The Opportunity
On average, a Support Engineer spends 35-50 minutes every day reviewing their case backlog for prioritization, daily planning, and following up on pending actions. Studies suggest inefficient prioritization and manual follow-ups can increase resolution times by up to 34%.
While Case Summary and Suggested Actions features in DfM offer some support, engineers still need to skim through their bins and open each case at least once daily to utilize these features. There was a clear opportunity to consolidate this fragmented workflow into a single, intelligent experience.
The Solution
SupportIQ uses Generative AI to provide a holistic view of an engineer's bin, addressing three core inefficiencies in a unified platform:
1. AI-Powered Case Prioritization
The system analyzes all active cases and intelligently prioritizes them based on:
- Urgency — SLA timelines, case age, and escalation status
- Support type — break-fix, advisory, and proactive engagement
- Customer sentiment — AI-analyzed tone and frustration indicators from case communications
This eliminates the need for engineers to manually open and scan each case to determine what needs attention first.
2. Automated Follow-ups and Action Plans
For each case, SupportIQ generates:
- Tailored follow-up emails ready for review and send — no more drafting from scratch
- Technical action plans with recommended next steps based on case context and historical patterns
- Proactive reminders ensuring no case falls through the cracks
3. Performance Analytics Dashboard
A real-time dashboard measures and visualizes:
- Time savings per engineer and per team
- Cost savings — assuming a blended cost of $0.50 per minute across chat, phone, and other channels
- Case resolution improvements — tracking the impact of AI-assisted workflows on resolution times
- Operational insights — data-driven analysis of team performance and bottlenecks
Project Overview
In today's fast-paced support environment, managing a heavy workload effectively is crucial for maintaining high levels of customer satisfaction and operational efficiency. SupportIQ harnesses the power of Generative AI to revolutionize the way Support Engineers handle their daily tasks. By analyzing ongoing support cases, our AI solution prioritizes those that require immediate attention and generates tailored action plans for each case.
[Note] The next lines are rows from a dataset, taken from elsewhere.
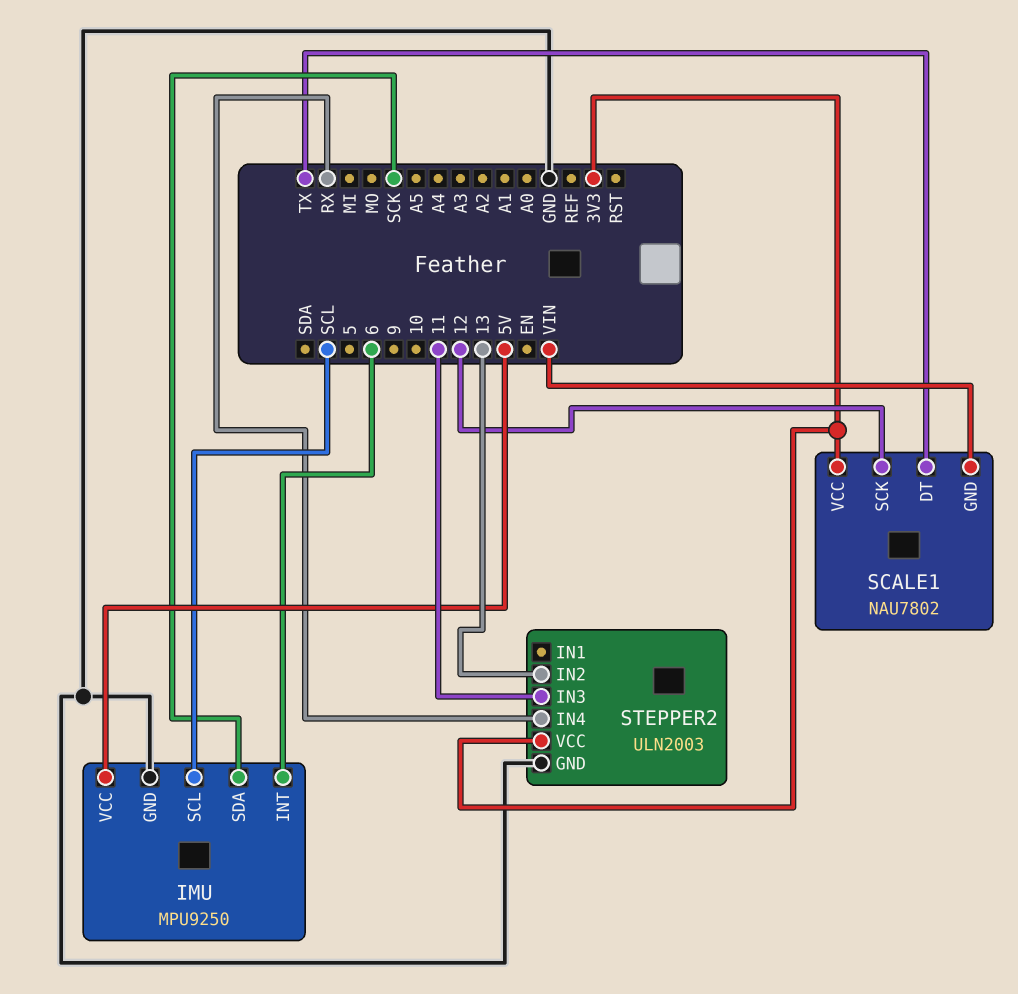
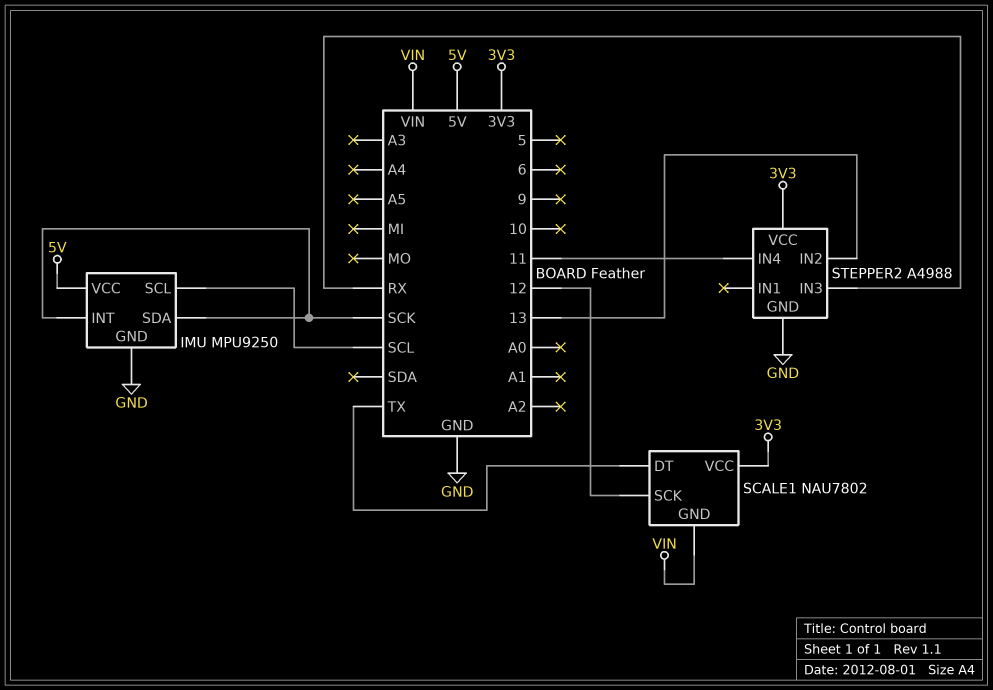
IMU pin INT: 6 -> SCK
STEPPER2: ULN2003 -> A4988
STEPPER2 pin IN3: 11 -> RX
STEPPER2 pin IN4: RX -> 11

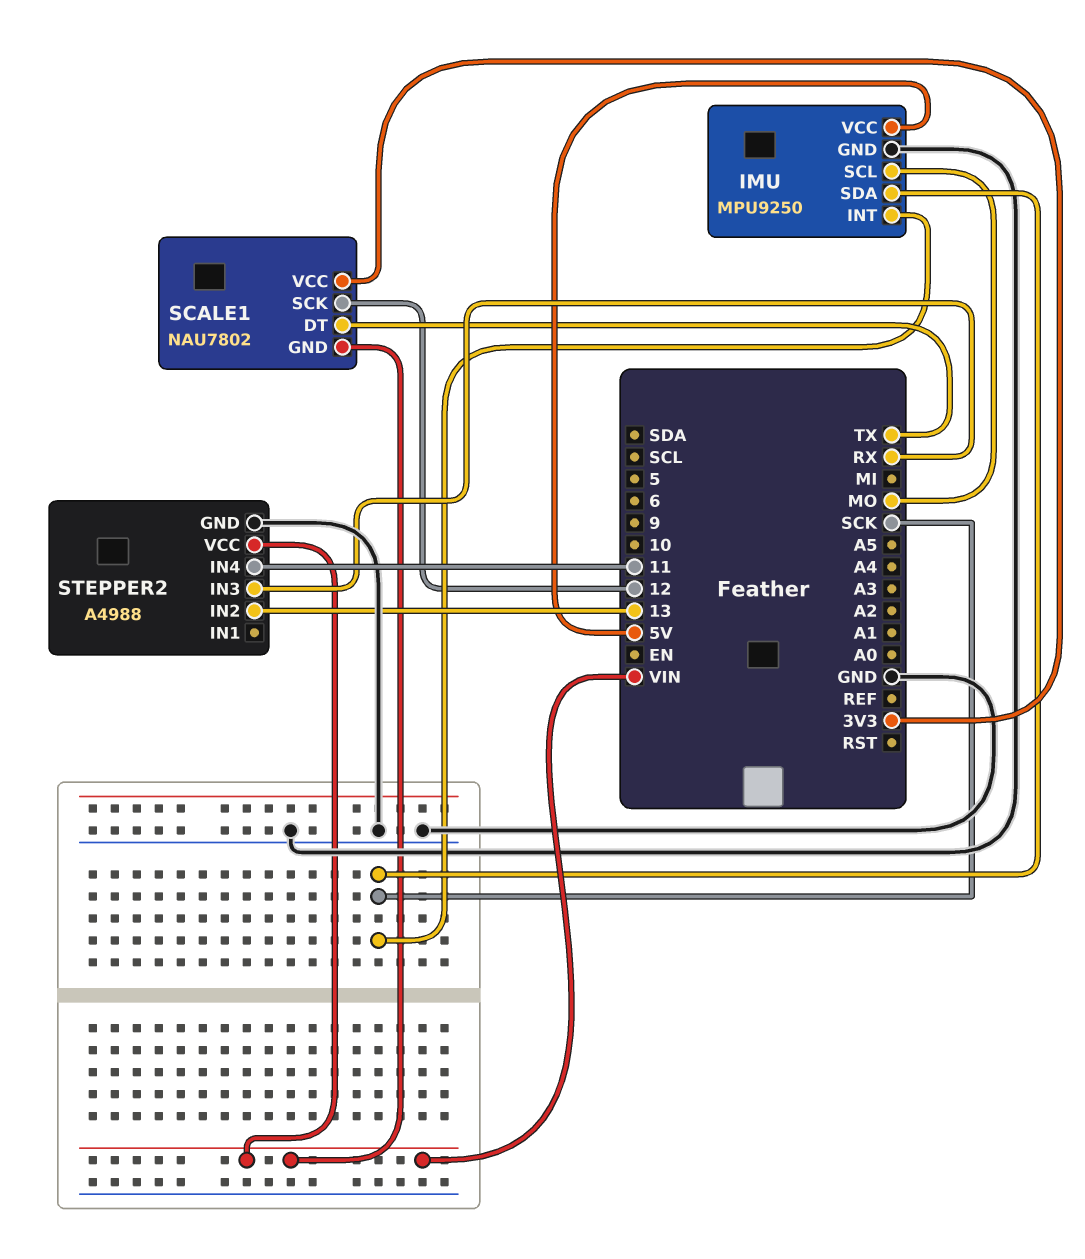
IMU pin SCL: SCL -> MO
STEPPER2 pin VCC: 3V3 -> VIN

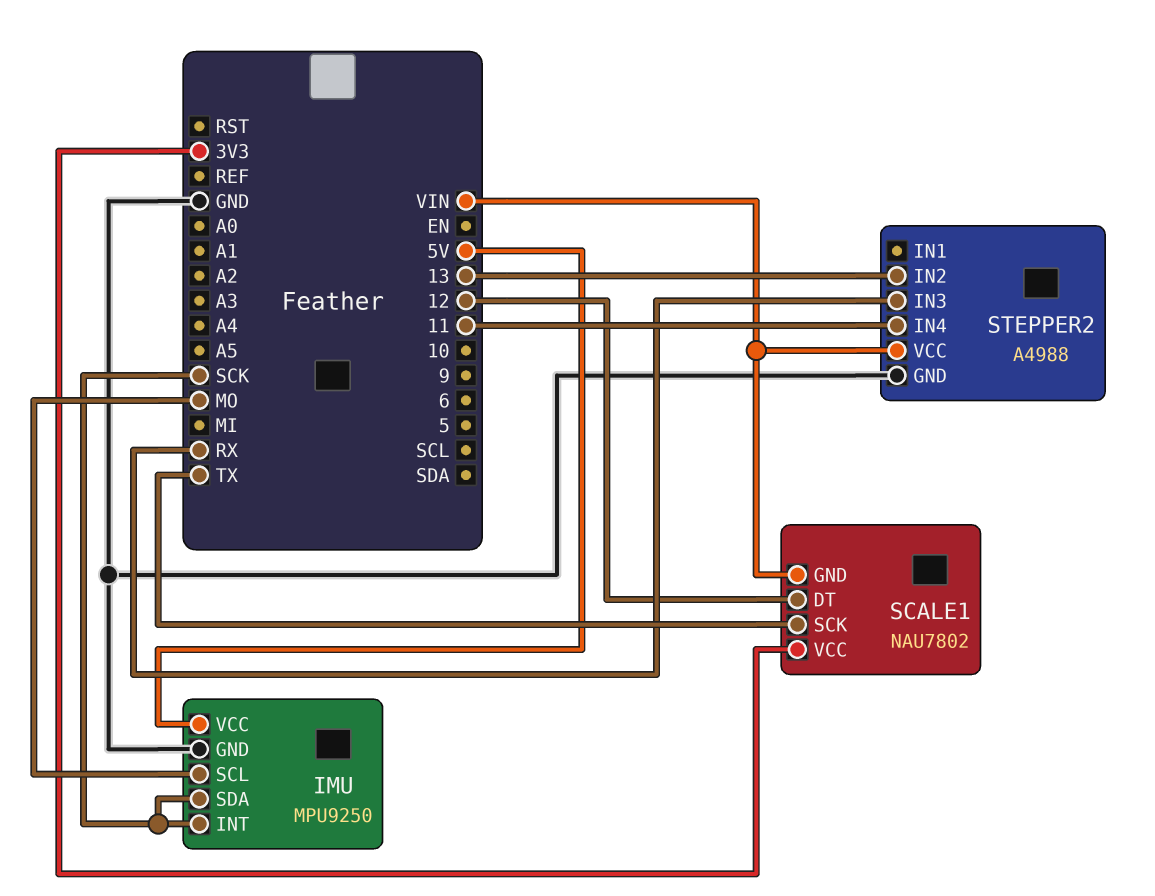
SCALE1 pin DT: TX -> 12
SCALE1 pin SCK: 12 -> TX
Additionally, it automates follow-up reminders, ensuring timely and consistent communication with customers.
This innovative approach streamlines decision-making, reduces manual task management, and allows Support Engineers to focus on resolving issues more effectively.
Project Goal
To enhance the efficiency of Support Engineers by integrating Generative AI solutions that prioritize support cases, provide customized action plans, and automate follow-up reminders — thereby facilitating faster and more effective issue resolution.
Impact and Results
| Metric | Impact |
|---|---|
| Manual effort saved | ~1 hour per engineer per day |
| Engineer efficiency | 14% increase |
| Operational cost savings | ~$30 per engineer per day |
| Case resolution time | Significant reduction |
| Customer satisfaction | Measurable improvement |
Efficiency calculation: The 14% improvement is derived from the formula: (Minutes Saved / Average DTC in minutes) / Average DTC × Case Volume / 100, demonstrating that even modest time savings per case compound significantly across a full caseload.
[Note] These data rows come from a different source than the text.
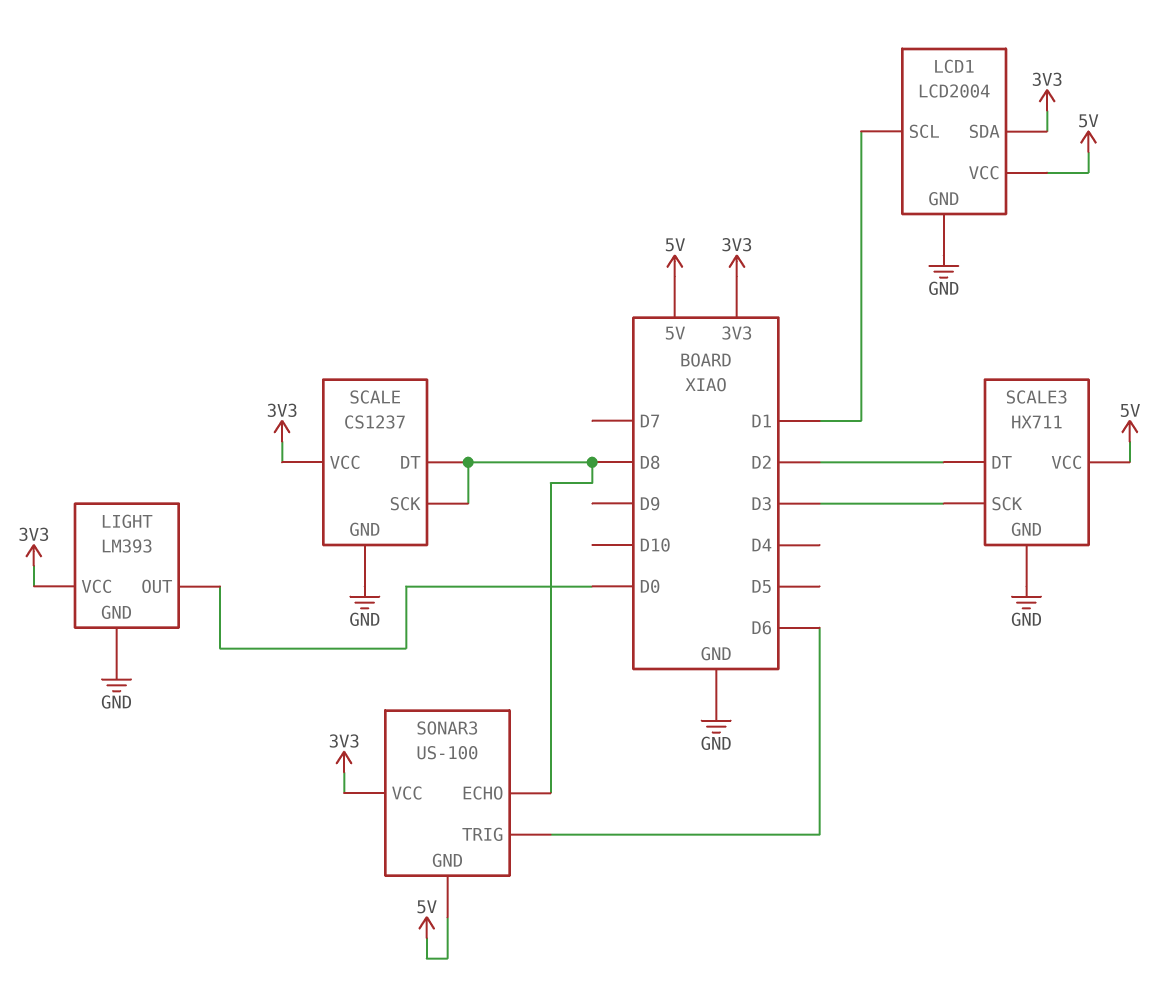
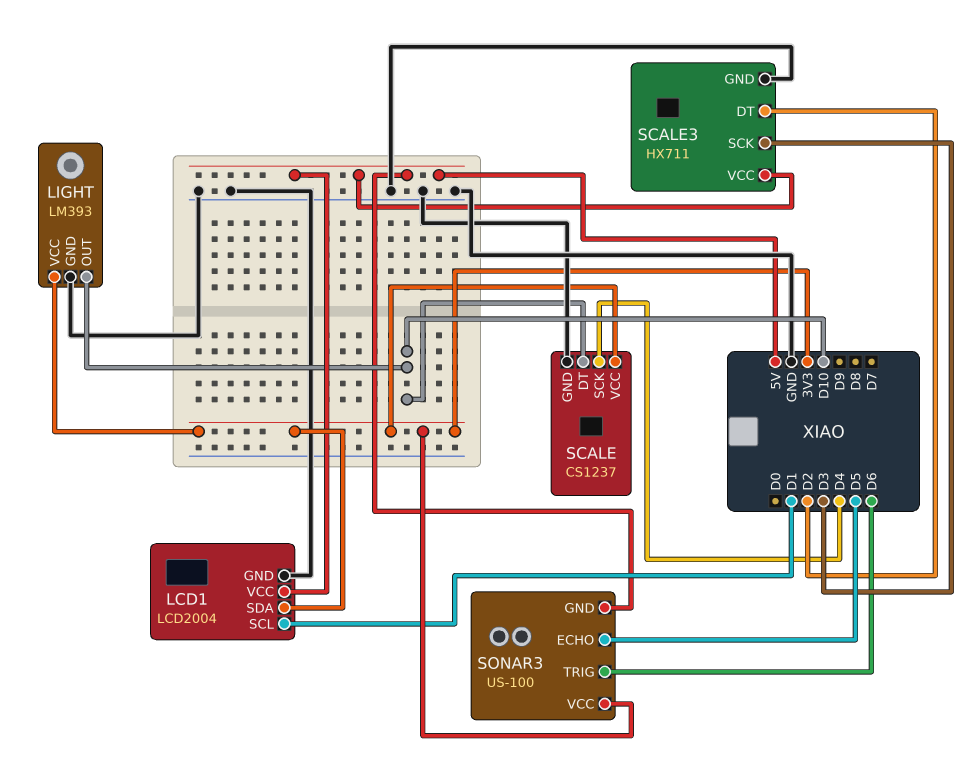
LIGHT pin OUT: D0 -> D10
SCALE pin DT: D8 -> D10
SCALE pin SCK: D8 -> D4
SONAR3 pin ECHO: D8 -> D5

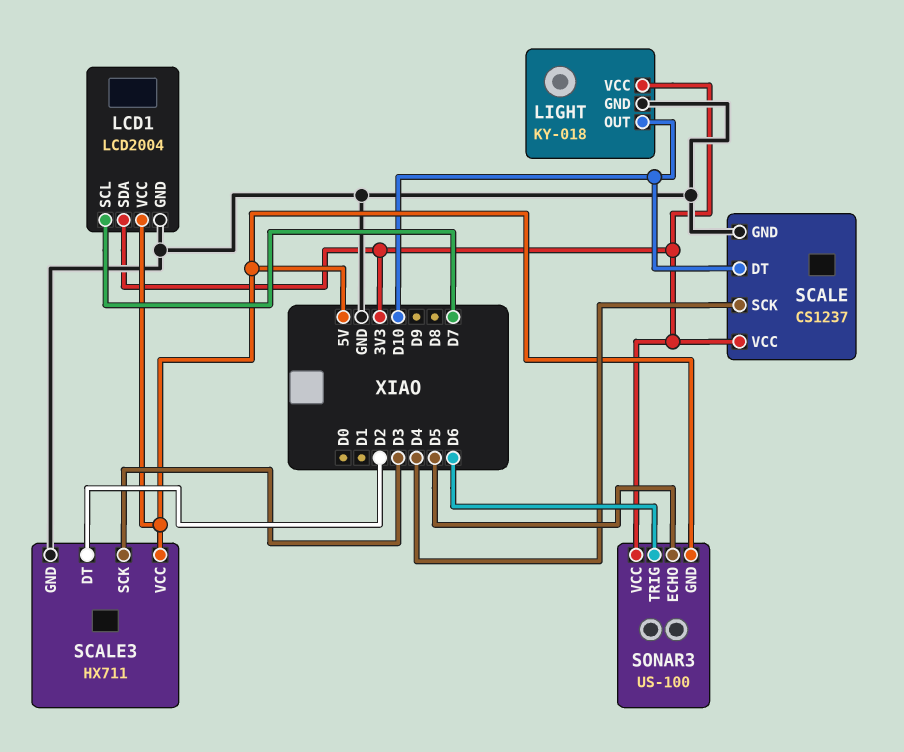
LCD1 pin SCL: D1 -> D7
LIGHT: LM393 -> KY-018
Cost impact: At a blended cost of $0.50 per minute to represent variable costs across chat, phone, and other cost variability within LOBs, saving at least 60 minutes per day translates to $30 per engineer per day in operational savings.
Key Benefits
Increased Productivity
By automating manual task management — case scanning, prioritization, and follow-up drafting — Support Engineers can focus more on critical problem-solving activities rather than administrative overhead.
Enhanced Customer Satisfaction
Timely and accurate responses to support cases, driven by AI-generated action plans and automated follow-ups, lead to improved customer experiences and faster issue resolution.
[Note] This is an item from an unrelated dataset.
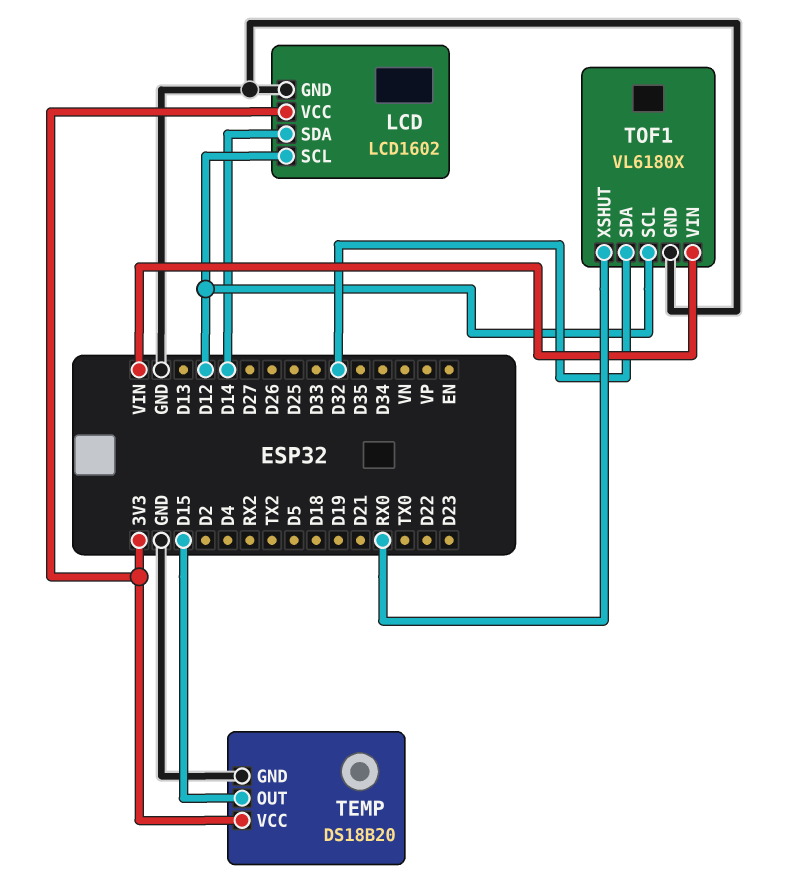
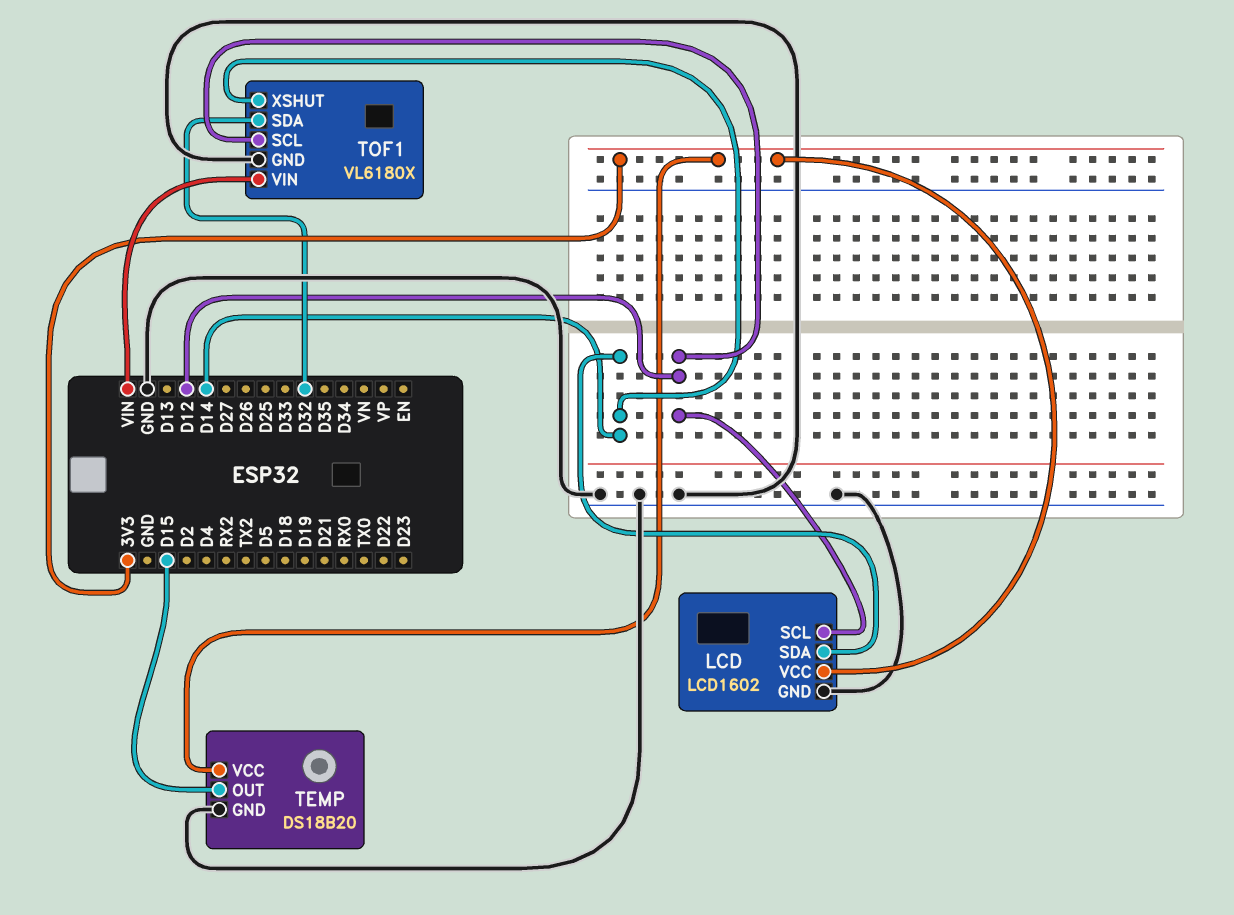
TOF1 pin XSHUT: RX0 -> D14

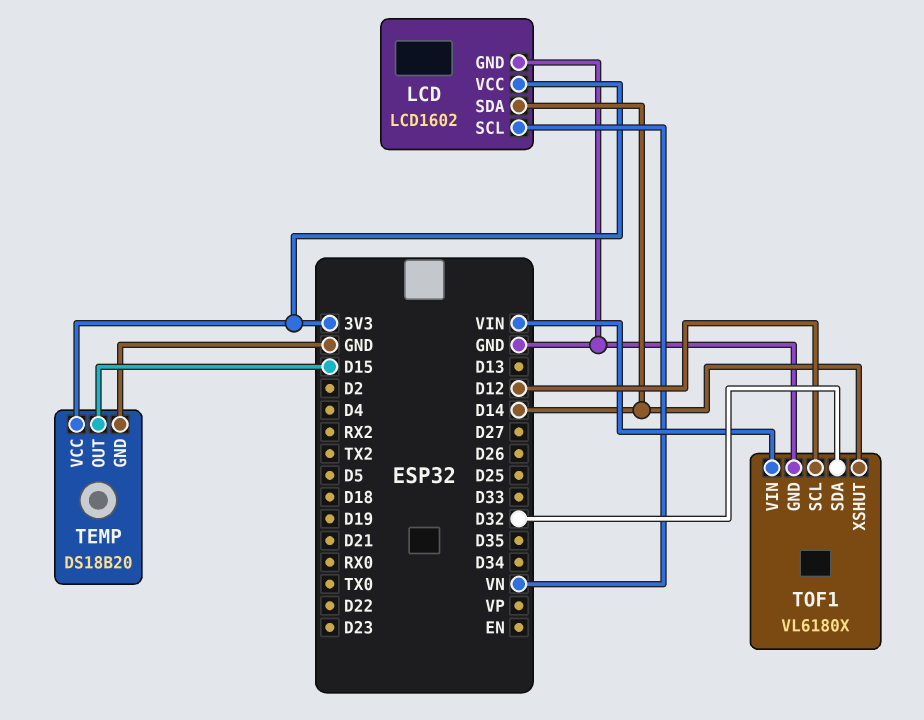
LCD pin SCL: D12 -> VN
Improved Operational Efficiency
The solution minimizes idle time between case reviews and promotes better case management practices through AI-driven insights and a unified workflow.
Adoption and Recognition
What started as an AppsInfraHack project became a massive success — SupportIQ has been accepted by the Dynamics Engineering Team and is now fully integrated into the DFM Copilot Hub.
Today, more than 11,000 engineers across Microsoft are actively using SupportIQ to prioritize their case backlogs, automate follow-ups, and improve their daily efficiency. The platform continues to deliver measurable impact at scale — saving time, reducing operational costs, and elevating the quality of customer support.
Current Status
SupportIQ is live in production as part of the DFM Copilot Hub, serving 11,000+ Support Engineers across Microsoft's support organization. The solution has proven its value at scale, transitioning from a hackathon prototype to a production-grade tool that is now an integral part of the daily support engineering workflow.